I just finished (this morning) reading Tracy Kidder’s book, Mountains Beyond Mountains: The Quest for Dr. Paul Farmer, A Man Who Would Cure the World. To use an oft-abused cliche: if you read just one book this year (or in your life), read this book! I studied Paul Farmer’s work when I was a graduate student in anthropology and I had the opportunity to meet him after a talk he gave at my undergraduate school. He’s a remarkable individual and this biography of his life is simply superb. It’s almost a guide on how to be a human being. Farmer’s not about megalomania or personal enrichment. He’s just a person out there helping the poor because that’s what you need to do. Farmer, through his work, talks, and experiences, shows us that that many diseases are not individual problems but often arise out of larger economic and political inequalities. Treatments shouldn’t be based on cost-effectiveness or appropriate technology for the geographic or demographic group you’re working with.

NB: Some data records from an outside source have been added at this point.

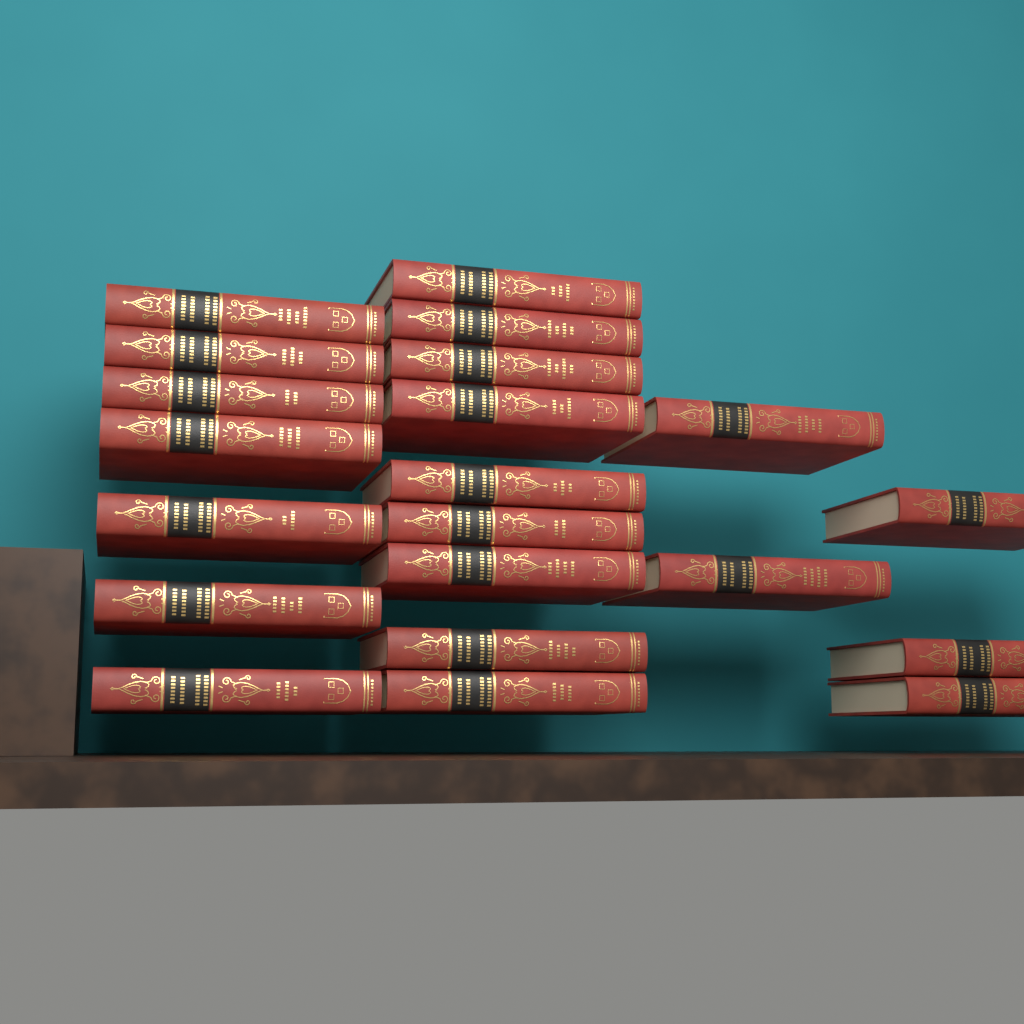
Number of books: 21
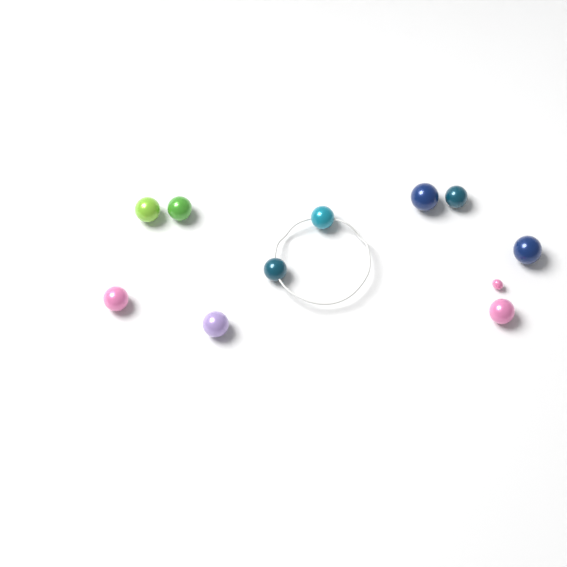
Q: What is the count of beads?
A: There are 11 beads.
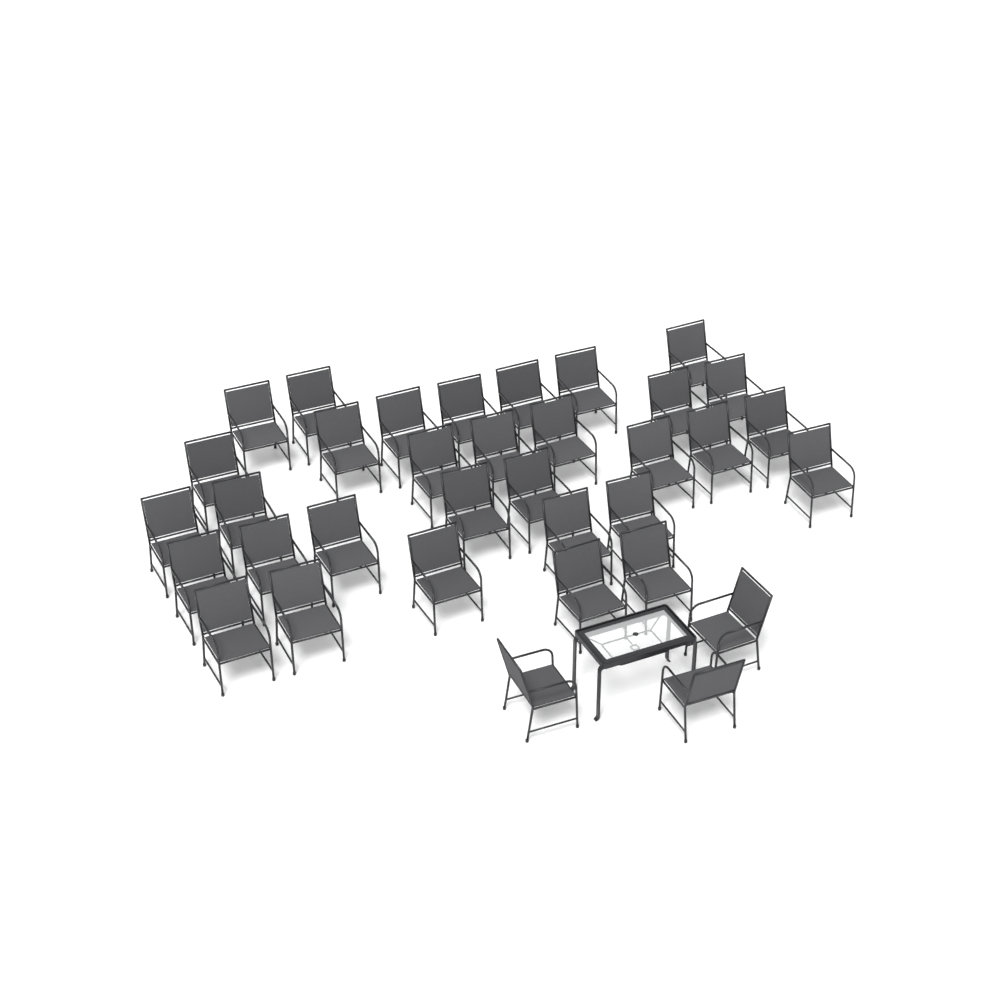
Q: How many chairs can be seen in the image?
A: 35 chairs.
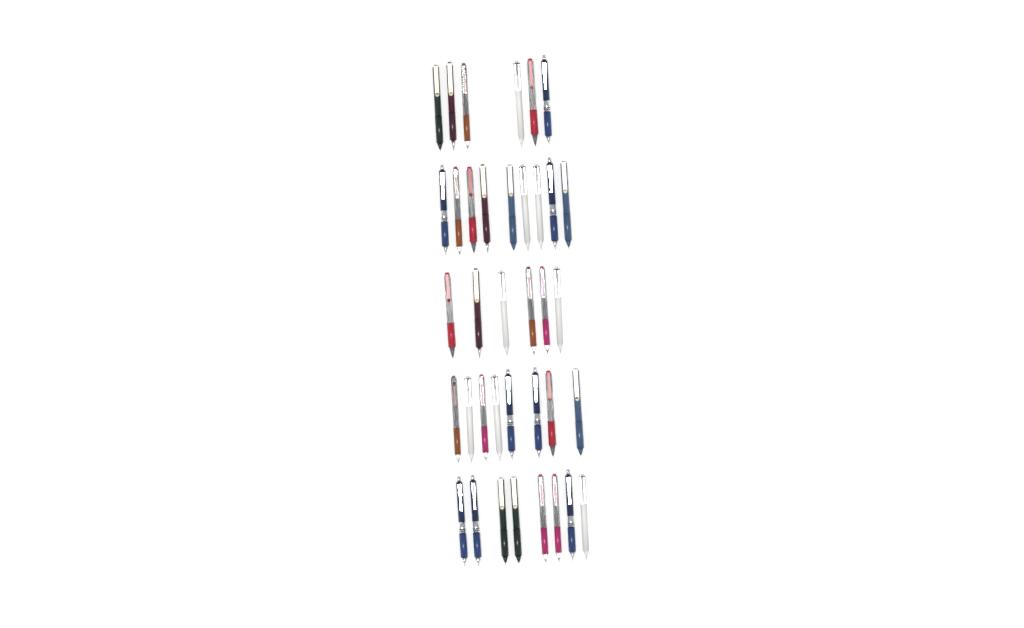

That just creates classes of people, creating artificial dichotomies of the deserving and undeserving. We’re all human beings and we all deserve access to quality heath care.

Two last things: (1) read some of Dr. Farmer’s own works, such as Infections and Inequalities: The Modern Plagues; and (2) Tracy Kidder’s book is a fast & fabulous read. It’s a page-turner and you’ll fly through it and be glad you read it.